-------- Records to process --------
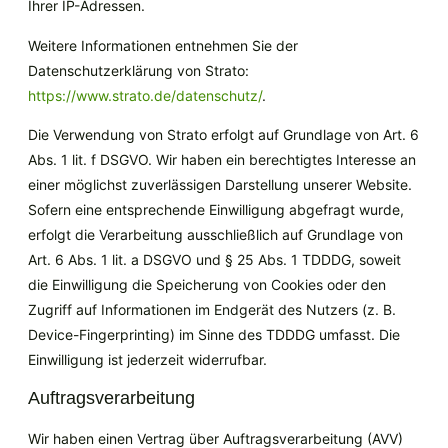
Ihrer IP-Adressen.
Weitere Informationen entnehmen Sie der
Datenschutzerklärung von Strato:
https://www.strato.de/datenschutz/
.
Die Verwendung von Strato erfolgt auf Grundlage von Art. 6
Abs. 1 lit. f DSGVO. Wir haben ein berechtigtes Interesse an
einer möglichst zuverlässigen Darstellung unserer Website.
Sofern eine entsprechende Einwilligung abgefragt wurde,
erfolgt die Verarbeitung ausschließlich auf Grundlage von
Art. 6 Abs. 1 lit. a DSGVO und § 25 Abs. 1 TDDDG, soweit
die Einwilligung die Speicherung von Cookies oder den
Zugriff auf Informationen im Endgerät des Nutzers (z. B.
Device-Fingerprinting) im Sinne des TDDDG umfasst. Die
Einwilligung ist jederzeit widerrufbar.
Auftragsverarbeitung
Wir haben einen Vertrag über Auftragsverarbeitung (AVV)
--------
-------- Records to process --------
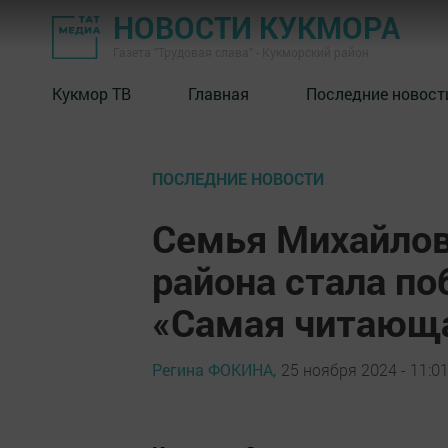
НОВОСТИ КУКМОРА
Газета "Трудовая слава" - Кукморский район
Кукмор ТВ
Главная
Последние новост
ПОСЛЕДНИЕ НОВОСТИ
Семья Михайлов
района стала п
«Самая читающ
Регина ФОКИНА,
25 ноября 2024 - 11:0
--------
-------- Records to process --------
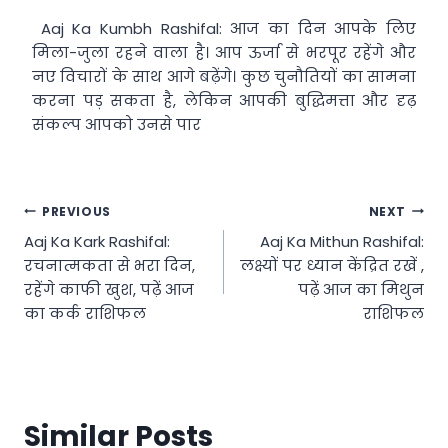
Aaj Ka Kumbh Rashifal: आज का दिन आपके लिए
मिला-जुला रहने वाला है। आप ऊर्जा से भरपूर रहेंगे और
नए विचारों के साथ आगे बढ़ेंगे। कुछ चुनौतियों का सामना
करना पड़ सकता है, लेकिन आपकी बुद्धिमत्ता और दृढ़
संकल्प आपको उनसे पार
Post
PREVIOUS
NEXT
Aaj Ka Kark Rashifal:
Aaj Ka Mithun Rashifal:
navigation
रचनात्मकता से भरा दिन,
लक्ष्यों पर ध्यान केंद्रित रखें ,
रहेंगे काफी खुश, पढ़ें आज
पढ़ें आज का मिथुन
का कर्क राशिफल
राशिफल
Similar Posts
--------
> **Task prompt**: Please write out the lines from the one containing "Ihrer IP-Adressen." through the one containing "einer möglichst zuverlässigen", both included, and nothing more.

> **Solution to this task**:
Ihrer IP-Adressen.
Weitere Informationen entnehmen Sie der
Datenschutzerklärung von Strato:
https://www.strato.de/datenschutz/
.
Die Verwendung von Strato erfolgt auf Grundlage von Art. 6
Abs. 1 lit. f DSGVO. Wir haben ein berechtigtes Interesse an
einer möglichst zuverlässigen Darstellung unserer Website.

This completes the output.